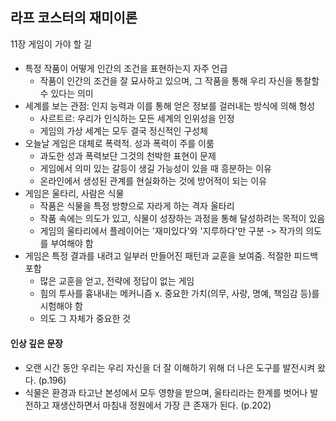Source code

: ## 라프 코스터의 재미이론

11장 게임이 가야 할 길

#### 

- 특정 작품이 어떻게 인간의 조건을 표현하는지 자주 언급
  - 작품이 인간의 조건을 잘 묘사하고 있으며, 그 작품을 통해 우리 자신을 통찰할 수 있다는 의미
- 세계를 보는 관점: 인지 능력과 이를 통해 얻은 정보를 걸러내는 방식에 의해 형성
  - 사르트르: 우리가 인식하는 모든 세계의 인위성을 인정
  - 게임의 가상 세계는 모두 결국 정신적인 구성체
- 오늘날 게임은 대체로 폭력적. 성과 폭력이 주를 이룸
  - 과도한 성과 폭력보단 그것의 천박한 표현이 문제
  - 게임에서 의미 있는 갈등이 생길 가능성이 있을 때 흥분하는 이유
  - 온라인에서 생성된 관계를 현실화하는 것에 방어적이 되는 이유
- 게임은 울타리, 사람은 식물
  - 작품은 식물을 특정 방향으로 자라게 하는 격자 울타리
  - 작품 속에는 의도가 있고, 식물이 성장하는 과정을 통해 달성하려는 목적이 있음
  - 게임의 울타리에서 플레이어는 '재미있다'와 '지루하다'만 구분 -> 작가의 의도를 부여해야 함
- 게임은 특정 결과를 내려고 일부러 만들어진 패턴과 교훈을 보여줌. 적절한 피드백 포함
  - 많은 교훈을 얻고, 전략에 정답이 없는 게임
  - 힘의 투사를 흉내내는 메커니즘 x. 중요한 가치(의무, 사랑, 명예, 책임감 등)를 시험해야 함
  - 의도 그 자체가 중요한 것

#### 인상 깊은 문장

- 오랜 시간 동안 우리는 우리 자신을 더 잘 이해하기 위해 더 나은 도구를 발전시켜 왔다. (p.196)
- 식물은 환경과 타고난 본성에서 모두 영향을 받으며, 울타리라는 한계를 벗어나 발전하고 재생산하면서 마침내 정원에서 가장 큰 존재가 된다. (p.202)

■ **What is being asked**:
Count the lines above that contain the word "달성하려는", with case counting, and reply with only the number.

■ **Reply**:
1